Para os dois australianos, na verdade, os passeios com a filha Felicity na praia de Wharton (perto de Esperance, na costa Ocidental da Austrália) até fazem parte de um hábito: passeio para recolher lixo deixado pelos banhistas.

Mas a garrafa apanhada no dia 9 de outubro não era lixo. Era uma cápsula do tempo, em viagem há mais de um século, com muita história para e por contar, como se verá. Dentro da garrafa de vidro espesso e transparente estavam duas cartas, escritas a lápis, pelos soldados Malcolm Neville, de 27 anos, e William Harley, de 37. Ambas estavam datadas de 15 de agosto de… 1916. 

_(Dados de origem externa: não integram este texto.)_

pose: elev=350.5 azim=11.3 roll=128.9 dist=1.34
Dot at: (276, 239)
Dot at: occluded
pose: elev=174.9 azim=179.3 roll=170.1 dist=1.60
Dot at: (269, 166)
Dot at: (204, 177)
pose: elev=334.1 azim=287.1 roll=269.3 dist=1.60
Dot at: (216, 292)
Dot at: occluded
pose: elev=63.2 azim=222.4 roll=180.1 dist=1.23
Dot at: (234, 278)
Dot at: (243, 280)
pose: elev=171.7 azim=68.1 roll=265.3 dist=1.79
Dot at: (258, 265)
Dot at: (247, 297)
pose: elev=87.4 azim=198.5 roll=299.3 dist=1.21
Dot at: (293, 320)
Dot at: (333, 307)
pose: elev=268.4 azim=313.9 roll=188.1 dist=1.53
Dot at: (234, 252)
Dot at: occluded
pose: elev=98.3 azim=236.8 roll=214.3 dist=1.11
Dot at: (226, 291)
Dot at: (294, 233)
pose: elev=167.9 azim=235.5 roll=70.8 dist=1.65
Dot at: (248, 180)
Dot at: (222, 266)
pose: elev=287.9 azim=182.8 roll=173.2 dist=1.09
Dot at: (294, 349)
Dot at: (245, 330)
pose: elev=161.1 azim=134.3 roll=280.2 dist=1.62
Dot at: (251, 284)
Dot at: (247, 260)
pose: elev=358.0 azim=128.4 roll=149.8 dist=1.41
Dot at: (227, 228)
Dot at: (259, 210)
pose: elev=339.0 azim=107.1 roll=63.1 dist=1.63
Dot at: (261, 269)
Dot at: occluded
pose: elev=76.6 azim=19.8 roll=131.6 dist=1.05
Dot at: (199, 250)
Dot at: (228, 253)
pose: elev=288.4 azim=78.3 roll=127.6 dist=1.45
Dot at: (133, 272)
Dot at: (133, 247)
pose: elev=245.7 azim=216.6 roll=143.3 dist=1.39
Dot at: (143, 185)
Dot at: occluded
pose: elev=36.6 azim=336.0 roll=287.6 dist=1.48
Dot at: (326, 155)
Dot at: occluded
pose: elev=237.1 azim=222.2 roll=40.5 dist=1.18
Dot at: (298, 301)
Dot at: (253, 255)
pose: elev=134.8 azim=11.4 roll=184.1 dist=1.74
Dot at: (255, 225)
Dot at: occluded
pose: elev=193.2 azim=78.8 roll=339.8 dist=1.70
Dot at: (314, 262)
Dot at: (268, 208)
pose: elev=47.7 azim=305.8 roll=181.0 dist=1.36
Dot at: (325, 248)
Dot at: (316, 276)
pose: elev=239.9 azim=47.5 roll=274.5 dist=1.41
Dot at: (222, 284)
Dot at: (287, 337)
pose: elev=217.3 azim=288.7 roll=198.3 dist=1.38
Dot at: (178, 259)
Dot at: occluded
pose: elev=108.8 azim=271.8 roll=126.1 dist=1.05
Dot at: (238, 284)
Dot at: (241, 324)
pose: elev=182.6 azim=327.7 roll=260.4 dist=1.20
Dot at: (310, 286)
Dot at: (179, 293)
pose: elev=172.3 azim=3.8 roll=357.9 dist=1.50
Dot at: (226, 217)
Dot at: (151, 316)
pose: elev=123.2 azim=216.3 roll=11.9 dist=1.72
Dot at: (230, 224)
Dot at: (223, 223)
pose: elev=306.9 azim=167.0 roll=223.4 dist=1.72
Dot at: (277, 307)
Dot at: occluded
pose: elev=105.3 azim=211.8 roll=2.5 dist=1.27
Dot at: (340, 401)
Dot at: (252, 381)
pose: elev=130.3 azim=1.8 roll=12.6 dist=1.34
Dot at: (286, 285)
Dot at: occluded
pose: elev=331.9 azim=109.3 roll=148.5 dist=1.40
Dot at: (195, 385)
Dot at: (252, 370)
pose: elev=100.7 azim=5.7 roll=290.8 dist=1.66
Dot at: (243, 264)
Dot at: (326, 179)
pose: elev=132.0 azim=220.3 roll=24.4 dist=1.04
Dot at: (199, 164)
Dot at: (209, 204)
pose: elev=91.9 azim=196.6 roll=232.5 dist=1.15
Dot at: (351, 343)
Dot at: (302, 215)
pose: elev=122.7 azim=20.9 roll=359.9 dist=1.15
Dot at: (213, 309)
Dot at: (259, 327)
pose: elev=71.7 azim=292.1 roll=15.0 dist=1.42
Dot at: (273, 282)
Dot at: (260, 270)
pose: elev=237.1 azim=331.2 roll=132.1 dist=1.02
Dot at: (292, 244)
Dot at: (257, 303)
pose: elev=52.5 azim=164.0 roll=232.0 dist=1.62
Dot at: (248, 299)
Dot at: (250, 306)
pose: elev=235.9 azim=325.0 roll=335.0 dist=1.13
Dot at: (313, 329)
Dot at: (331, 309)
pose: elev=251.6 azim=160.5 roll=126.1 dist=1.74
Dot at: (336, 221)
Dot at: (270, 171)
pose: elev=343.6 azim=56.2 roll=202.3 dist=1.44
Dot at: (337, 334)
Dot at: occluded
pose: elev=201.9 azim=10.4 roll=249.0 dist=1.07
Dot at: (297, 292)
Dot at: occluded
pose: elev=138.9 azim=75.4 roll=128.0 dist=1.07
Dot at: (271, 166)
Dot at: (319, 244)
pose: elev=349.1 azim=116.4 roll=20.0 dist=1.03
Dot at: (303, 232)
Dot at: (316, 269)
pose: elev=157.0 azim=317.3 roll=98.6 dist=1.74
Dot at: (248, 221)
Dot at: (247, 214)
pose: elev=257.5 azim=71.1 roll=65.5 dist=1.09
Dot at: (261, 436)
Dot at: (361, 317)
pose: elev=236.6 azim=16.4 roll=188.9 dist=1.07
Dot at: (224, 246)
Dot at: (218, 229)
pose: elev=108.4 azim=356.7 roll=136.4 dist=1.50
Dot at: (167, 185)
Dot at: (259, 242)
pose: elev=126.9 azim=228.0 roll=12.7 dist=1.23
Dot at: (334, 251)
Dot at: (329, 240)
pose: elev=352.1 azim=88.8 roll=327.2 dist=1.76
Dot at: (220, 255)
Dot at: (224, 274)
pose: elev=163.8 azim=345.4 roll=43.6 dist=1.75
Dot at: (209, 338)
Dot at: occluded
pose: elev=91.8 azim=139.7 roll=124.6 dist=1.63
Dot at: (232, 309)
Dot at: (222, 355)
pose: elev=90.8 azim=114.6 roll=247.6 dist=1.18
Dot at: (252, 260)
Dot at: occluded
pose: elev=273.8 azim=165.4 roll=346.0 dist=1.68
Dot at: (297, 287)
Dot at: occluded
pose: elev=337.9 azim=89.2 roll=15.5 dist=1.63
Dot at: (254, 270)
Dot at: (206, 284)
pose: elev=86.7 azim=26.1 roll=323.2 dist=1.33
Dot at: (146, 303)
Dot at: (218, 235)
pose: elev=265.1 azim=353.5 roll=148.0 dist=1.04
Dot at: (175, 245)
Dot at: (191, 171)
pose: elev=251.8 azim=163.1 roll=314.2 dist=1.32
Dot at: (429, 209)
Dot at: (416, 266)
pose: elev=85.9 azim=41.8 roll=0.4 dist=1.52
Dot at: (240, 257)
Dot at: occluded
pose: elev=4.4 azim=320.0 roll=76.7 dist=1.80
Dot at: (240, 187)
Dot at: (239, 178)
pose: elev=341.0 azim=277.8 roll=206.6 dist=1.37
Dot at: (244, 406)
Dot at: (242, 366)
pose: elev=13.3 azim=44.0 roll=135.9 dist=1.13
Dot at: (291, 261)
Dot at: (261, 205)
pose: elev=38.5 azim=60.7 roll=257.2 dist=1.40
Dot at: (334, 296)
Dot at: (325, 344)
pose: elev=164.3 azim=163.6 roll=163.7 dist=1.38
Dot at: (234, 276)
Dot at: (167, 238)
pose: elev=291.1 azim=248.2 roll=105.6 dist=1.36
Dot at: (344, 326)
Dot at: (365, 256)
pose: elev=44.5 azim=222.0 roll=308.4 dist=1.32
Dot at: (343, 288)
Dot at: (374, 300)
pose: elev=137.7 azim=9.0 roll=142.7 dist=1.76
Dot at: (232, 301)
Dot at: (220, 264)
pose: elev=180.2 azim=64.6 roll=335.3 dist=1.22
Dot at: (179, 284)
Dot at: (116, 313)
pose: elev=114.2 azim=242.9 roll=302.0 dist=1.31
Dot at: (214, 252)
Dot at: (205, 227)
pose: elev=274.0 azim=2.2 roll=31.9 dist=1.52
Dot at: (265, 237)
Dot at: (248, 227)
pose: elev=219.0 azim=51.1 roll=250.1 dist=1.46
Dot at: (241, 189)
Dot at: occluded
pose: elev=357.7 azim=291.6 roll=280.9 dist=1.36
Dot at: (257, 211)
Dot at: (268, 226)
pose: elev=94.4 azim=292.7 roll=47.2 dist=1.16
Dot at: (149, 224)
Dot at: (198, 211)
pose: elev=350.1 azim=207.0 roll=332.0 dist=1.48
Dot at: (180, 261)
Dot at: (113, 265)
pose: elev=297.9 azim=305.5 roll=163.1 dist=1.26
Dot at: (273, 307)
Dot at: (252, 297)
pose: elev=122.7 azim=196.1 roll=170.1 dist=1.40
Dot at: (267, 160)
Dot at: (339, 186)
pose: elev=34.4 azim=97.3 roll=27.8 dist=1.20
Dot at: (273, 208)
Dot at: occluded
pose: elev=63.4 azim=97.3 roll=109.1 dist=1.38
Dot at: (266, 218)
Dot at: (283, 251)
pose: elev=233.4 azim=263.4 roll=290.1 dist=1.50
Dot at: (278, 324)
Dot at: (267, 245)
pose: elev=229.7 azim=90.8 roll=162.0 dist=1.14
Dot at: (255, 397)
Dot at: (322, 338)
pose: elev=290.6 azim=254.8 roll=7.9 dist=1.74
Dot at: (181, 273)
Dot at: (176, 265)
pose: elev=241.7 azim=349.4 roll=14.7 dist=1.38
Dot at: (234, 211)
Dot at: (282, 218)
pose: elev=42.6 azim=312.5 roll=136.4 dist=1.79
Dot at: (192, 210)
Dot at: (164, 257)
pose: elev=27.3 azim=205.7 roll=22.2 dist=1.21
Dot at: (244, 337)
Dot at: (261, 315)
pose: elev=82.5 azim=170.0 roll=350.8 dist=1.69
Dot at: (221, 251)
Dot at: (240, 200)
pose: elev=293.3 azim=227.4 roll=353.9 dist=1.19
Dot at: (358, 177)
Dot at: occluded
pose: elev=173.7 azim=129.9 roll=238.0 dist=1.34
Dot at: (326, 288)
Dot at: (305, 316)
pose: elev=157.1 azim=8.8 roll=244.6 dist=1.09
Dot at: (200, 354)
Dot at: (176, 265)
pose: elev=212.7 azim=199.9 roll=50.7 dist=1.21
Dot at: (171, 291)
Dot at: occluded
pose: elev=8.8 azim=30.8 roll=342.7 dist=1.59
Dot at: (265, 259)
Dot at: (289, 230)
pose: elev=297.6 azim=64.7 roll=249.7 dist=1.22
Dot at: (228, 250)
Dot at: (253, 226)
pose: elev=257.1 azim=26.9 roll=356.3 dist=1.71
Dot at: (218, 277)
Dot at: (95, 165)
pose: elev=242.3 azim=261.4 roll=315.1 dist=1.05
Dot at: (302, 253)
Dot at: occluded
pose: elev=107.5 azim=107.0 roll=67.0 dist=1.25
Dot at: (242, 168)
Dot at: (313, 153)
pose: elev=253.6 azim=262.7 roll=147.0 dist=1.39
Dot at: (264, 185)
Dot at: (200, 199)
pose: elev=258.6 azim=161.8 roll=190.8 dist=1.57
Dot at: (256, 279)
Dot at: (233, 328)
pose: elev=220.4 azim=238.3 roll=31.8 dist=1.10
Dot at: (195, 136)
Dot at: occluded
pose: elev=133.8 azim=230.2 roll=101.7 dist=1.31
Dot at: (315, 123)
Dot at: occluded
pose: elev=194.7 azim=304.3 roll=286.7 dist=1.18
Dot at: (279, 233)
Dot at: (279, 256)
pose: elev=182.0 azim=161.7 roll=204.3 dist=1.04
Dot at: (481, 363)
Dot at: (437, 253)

O soldado Malcolm Alexander Neville
O soldado Malcolm Alexander NevilleVirtual War Memorial Australia/Sue Urban

Uma pesquisa aos nomes dos soldados indica que partiram de Adelaide num navio de transporte de tropas, o HMAT [His Magesty’s Australian Transport] A70 Ballarat, em 12 agosto de 1916, com destino ao outro lado do mundo, às trincheiras da Frente Ocidental da I Grande Guerra Mundial. A força em transporte iria reforçar o 48º Batalhão de Infantaria australiano.

O soldado Neville nunca regressou a casa. Foi morto em combate um ano depois. Tinha 28 anos.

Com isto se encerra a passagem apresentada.